TEXT SECTION:
•••••
HARTFORD, Ala. (AP) — A utility that provides power in rural southeastern Alabama was hit by a ransomware attack that meant customers temporarily can’t access their account information, but an executive said Tuesday that systems were beginning to be brought back online.
Wiregrass Electric Cooperative, which serves about 25,000 members, did not pay a ransom and didn’t have any data compromised in the attack, chief operating officer Brad Kimbro said. Electrical service wasn’t interrupted.
But member account information and payment systems were taken offline for maintenance and as a precaution, he said, and information technicians were starting work to reestablish customer sites.
“Our IT guys spent all weekend out of an abundance of caution looking at every server, every laptop, every computer, everything,” Kimbro said.
Customers could continue having intermittent problems because of issues like broken links to websites, he said. The utility said it won’t disconnect service for customers with prepaid accounts during the interruption, the Dothan Eagle reported.
•••••
Data records
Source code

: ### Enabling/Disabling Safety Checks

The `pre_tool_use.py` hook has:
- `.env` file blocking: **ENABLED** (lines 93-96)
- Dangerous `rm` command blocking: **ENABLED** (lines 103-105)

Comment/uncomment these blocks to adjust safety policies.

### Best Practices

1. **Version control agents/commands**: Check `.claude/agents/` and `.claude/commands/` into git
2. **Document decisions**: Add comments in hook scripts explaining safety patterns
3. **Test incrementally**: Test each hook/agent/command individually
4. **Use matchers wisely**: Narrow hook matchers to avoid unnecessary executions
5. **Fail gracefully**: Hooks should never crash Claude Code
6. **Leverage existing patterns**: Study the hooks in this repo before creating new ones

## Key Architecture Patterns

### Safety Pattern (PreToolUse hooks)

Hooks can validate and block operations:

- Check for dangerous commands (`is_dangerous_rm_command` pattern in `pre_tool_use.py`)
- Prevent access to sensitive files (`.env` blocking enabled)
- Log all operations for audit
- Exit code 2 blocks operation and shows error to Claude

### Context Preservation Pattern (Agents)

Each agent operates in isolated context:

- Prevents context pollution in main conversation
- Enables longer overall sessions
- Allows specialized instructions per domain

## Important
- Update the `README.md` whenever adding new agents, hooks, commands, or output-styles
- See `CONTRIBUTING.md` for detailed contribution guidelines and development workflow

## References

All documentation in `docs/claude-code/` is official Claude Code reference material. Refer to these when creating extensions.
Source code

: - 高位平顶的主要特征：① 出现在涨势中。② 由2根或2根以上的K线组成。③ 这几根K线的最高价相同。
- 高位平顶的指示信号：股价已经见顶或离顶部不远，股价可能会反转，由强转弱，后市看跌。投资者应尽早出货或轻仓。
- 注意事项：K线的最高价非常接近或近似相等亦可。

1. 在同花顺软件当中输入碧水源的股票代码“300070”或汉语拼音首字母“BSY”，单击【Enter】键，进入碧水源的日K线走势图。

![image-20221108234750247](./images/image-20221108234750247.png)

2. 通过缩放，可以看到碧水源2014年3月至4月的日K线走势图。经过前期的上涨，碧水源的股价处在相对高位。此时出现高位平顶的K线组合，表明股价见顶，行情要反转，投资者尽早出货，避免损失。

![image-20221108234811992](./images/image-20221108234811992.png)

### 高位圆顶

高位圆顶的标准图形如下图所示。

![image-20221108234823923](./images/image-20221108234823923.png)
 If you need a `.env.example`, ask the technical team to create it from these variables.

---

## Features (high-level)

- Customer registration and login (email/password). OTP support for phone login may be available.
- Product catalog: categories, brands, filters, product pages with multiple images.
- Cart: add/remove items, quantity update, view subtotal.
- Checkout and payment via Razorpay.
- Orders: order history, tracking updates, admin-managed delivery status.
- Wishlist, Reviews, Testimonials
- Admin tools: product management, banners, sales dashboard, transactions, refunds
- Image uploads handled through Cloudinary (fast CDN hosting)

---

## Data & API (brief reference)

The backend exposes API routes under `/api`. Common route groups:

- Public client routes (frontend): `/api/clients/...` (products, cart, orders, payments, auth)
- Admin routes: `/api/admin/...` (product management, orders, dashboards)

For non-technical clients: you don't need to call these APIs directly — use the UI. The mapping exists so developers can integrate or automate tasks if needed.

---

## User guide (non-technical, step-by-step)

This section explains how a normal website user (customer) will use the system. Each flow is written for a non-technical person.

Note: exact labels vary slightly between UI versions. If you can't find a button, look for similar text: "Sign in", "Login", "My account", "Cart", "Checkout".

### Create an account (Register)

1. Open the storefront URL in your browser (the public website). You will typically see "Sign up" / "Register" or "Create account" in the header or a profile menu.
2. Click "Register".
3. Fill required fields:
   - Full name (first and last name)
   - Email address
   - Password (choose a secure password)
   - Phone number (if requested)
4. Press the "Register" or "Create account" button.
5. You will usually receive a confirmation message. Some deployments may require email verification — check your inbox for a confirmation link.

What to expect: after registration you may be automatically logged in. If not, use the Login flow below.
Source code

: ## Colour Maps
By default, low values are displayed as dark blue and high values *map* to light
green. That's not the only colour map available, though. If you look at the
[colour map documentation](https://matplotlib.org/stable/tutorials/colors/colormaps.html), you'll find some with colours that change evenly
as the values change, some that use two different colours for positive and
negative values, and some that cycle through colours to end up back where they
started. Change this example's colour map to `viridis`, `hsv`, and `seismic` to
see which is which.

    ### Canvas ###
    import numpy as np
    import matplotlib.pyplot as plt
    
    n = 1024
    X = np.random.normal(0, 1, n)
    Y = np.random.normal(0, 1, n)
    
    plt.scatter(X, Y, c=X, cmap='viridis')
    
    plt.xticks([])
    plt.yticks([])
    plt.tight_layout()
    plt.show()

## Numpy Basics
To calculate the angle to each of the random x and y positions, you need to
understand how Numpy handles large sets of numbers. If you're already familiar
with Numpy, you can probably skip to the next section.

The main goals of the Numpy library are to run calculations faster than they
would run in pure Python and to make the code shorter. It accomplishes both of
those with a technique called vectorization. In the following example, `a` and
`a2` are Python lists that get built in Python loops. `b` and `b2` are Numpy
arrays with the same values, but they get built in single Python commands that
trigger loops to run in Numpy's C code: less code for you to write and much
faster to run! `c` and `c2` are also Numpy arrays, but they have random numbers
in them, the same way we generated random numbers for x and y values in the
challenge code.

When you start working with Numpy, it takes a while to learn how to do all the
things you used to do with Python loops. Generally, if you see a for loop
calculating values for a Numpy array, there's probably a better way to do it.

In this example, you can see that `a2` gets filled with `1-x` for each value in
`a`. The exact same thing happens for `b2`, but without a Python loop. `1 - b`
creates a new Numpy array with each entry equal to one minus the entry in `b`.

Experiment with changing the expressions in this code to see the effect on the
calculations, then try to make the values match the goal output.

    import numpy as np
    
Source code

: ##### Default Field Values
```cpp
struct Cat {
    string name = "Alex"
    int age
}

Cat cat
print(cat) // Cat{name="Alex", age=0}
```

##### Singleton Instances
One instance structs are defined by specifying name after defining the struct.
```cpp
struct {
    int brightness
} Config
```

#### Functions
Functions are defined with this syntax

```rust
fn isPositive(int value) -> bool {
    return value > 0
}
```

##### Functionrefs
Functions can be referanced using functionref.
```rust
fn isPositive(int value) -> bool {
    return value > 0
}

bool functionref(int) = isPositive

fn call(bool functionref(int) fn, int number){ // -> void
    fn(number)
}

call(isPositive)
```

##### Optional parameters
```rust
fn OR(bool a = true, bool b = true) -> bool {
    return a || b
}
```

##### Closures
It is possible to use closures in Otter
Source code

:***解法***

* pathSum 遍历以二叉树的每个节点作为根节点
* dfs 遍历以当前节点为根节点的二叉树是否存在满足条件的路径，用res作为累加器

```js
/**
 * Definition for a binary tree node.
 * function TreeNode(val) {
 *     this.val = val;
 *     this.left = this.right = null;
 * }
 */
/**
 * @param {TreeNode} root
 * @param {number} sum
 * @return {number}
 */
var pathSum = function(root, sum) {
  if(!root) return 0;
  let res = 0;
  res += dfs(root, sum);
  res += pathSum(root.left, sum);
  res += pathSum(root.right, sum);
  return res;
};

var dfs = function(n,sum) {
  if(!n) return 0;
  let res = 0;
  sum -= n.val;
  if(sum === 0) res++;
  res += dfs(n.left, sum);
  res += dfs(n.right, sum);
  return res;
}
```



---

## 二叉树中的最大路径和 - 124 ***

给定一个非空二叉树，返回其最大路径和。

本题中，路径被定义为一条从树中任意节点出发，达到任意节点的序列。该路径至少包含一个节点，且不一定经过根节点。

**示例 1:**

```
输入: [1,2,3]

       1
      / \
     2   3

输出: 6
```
•••••
REQUIRED WORK:
1. Using the ransomware report, decide whether each statement agrees with it: (a) the cooperative paid a ransom to the attackers; (b) electrical service was interrupted by the attack; (c) the cooperative serves about 25,000 members. Answer yes or no for each, and quote the words from the report that decide it.
2. Write the next part of the ransomware report, picking up after its final sentence.
Nothing in the entries is needed here.

RESPONSES TO THE EXERCISE:
1.
(a) No: "did not pay a ransom"
(b) No: "Electrical service wasn’t interrupted."
(c) Yes: "serves about 25,000 members"

2.
Ransomware attacks are launched by hackers who gain access to a computer system and then demand payments. While thousands of organizations were infected in at least 17 countries in a widespread assault that began Friday through software produced by Kaseya, Kimbro said the utility dropped the company’s products about 18 months ago.
“Our situation isn’t connected to that,” he said. The utility’s problem was discovered Saturday morning and appeared isolated to one server, Kimbro said.
The cooperative, which provides service in all or parts of five counties, announced on social media that it was upgrading its computer systems last week before the attack.